[SELECTED EXCERPT — start]
The CSI driver has many providers to support various managed stores. This implementation uses the Key Vault with secrets store CSI driver. The add-on retrieves the TLS certificate from Key Vault and loads the driver in the pod that runs the ingress controller. This operation occurs during pod creation, and the volume stores both public and the private keys.

Workload storage

The workload in this architecture is stateless. If you must store state, we recommend that you persist it outside the cluster. Guidance for workload state is outside the scope of this article.

For more information, see Storage options for applications in AKS.

Policy management

An effective way to manage an AKS cluster is to enforce governance through policies. Kubernetes implements policies through Open Policy Agent (OPA) Gatekeeper. For AKS, deliver policies through Azure Policy. Each policy applies to all clusters in its scope. OPA Gatekeeper handles policy enforcement in the cluster and it logs all policy checks. The policy changes aren't immediately reflected in your cluster, so expect some delays.

To manage your AKS clusters, you can use Azure Policy in several ways:

  • Prevent or restrict the deployment of AKS clusters in a resource group or subscription. Apply standards for your organization. For example, you can follow a naming convention or specify a tag.

  • Secure your AKS cluster through Azure Policy for Kubernetes.

A common example of where a policy can be useful is around governance and validation of container images. Container images can be a source of vulnerabilities, and some organizations require that untrusted container images are validated by using a container image scanning tool, and then approved, before they can be used in a production cluster. You can enforce this process by using Azure Policy, and block untrusted container images from being deployed to the cluster. For more information, see the Quarantine pattern.

When you set policies, apply them based on the requirements of the workload. Consider these factors:

  • Decide whether to set a collection of policies, known as initiatives, or to choose individual policies. Azure Policy provides two built-in initiatives: basic and restricted. Each initiative is a collection of built-in policies applicable to an AKS cluster. We recommend that you select an initiative and choose other policies for the cluster and the resources, like Container Registry, Application Gateway, or Key Vault, which interact with the cluster. Choose policies based on the requirements of your organization.
[SELECTED EXCERPT — finish]
[EXTRACTED RECORDS — start]
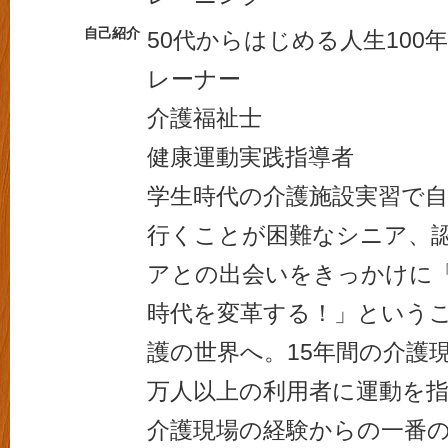
自己紹介
50代からはじめる人生100
レーナー
介護福祉士
健康運動実践指導者
学生時代の介護施設実習で
行くことが困難なシニア、
アとの出会いをきっかけに「
時代を変革する！」という
護の世界へ。15年間の介護
万人以上の利用者に運動を
介護現場の経験からの一番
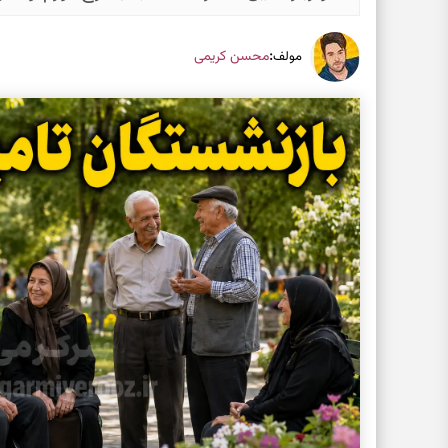
:
محسن کریمی
مولف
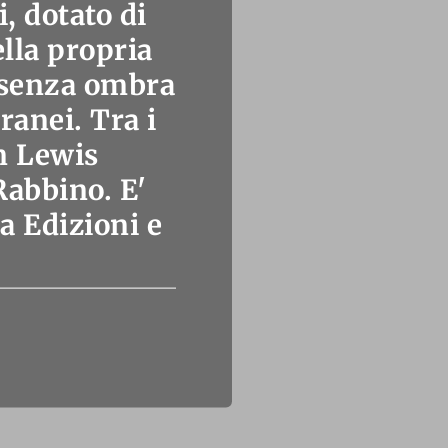
i, dotato di
ella propria
e' senza ombra
ranei. Tra i
on Lewis
Rabbino. E'
a Edizioni e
[EXTRACTED RECORDS — finish]
§ **TASKS TO COMPLETE**
(a) Summarize the AKS storage and policy excerpt in two sentences.
(b) Answer these questions from the AKS storage and policy excerpt, one answer per line:
(i) From where does the add-on retrieve the TLS certificate?
(ii) Through what does Kubernetes implement policies?
(iii) Which two built-in initiatives does Azure Policy provide?
(c) Continue the AKS storage and policy excerpt from its final sentence.

§ **RESPONSES PER TASK**
(a) The architecture's workload is stateless, and a Key Vault add-on loads the TLS certificate into the ingress controller pod when the pod is created. AKS clusters are governed through policies delivered by Azure Policy and enforced by OPA Gatekeeper, which can, for example, block untrusted container images from being deployed.

(b)
(i) Key Vault.
(ii) Open Policy Agent (OPA) Gatekeeper.
(iii) Basic and restricted.

(c)
  • Decide if you want to Audit or Deny the action. In Audit mode, the action is allowed but flagged as Non-Compliant. Have processes to check noncompliant states at a regular cadence and take necessary action. In Deny mode, the action is blocked because it violates the policy. Be careful when you choose Deny mode because it can be too restrictive for the workload to function.

  • Decide if you have areas in your workload that shouldn't be compliant by design. Azure Policy can specify Kubernetes namespaces that are exempt from policy enforcement. We recommend that you still apply policies in Audit mode so that you're aware of those instances.

  • Decide if you have requirements that aren't covered by the built-in policies. You can create a custom Azure Policy definition that applies your custom OPA Gatekeeper policies. Don't apply custom policies directly to the cluster. For more information, see Create and assign custom policy definitions.

  • Decide if you have organization-wide requirements. If so, add those policies at the management group level. Your cluster should also assign its own workload-specific policies, even if your organization has generic policies.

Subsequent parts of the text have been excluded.